- **TASK GOAL**
In the data that follows, count each line with the string "lines"; the reply is the number only.

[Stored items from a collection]
____

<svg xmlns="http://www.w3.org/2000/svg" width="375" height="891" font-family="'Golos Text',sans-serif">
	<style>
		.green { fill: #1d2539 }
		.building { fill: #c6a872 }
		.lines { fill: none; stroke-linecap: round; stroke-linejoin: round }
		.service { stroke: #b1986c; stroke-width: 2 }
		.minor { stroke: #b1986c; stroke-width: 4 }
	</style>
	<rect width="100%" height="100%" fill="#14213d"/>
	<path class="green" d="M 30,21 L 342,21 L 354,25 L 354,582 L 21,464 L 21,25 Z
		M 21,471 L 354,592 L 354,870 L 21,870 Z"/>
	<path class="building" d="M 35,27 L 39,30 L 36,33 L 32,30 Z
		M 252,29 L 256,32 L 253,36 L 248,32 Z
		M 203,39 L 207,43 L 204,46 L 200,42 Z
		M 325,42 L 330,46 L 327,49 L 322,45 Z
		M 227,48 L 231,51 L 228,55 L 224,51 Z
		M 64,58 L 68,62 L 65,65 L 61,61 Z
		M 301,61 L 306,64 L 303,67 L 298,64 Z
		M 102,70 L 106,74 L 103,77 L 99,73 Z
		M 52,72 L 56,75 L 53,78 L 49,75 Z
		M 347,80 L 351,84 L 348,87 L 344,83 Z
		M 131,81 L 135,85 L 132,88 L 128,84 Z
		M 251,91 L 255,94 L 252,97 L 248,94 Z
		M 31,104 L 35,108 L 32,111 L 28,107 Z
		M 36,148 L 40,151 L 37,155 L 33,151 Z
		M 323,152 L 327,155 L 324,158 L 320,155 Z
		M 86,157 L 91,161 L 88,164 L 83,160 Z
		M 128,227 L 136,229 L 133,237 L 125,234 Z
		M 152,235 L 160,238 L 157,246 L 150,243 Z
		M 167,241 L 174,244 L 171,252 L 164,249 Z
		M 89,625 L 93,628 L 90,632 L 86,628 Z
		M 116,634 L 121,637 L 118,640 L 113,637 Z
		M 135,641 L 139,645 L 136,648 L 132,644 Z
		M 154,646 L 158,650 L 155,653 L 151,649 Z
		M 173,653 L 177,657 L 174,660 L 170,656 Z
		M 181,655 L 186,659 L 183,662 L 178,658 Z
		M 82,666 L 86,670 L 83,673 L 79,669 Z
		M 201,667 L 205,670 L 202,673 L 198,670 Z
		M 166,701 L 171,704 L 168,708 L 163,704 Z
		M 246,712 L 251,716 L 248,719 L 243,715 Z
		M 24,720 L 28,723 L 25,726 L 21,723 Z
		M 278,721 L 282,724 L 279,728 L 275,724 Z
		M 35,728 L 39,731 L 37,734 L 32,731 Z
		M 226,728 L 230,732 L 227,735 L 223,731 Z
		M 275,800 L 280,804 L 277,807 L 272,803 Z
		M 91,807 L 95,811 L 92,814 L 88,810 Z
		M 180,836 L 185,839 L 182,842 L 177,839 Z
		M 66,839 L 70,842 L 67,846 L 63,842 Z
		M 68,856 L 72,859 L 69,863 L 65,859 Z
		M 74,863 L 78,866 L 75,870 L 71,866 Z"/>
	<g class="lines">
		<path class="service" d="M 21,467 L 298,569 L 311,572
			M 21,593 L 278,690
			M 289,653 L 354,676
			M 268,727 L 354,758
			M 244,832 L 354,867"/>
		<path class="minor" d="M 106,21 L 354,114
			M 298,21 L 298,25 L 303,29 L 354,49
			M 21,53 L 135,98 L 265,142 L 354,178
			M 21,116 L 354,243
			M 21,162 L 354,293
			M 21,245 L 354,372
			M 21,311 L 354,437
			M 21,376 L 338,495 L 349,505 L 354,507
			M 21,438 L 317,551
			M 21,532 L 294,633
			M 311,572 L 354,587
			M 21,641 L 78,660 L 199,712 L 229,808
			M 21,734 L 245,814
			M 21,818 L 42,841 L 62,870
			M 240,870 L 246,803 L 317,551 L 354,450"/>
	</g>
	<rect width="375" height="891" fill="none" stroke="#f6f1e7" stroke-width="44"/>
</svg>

____

- **EXERCISE RESULT**
2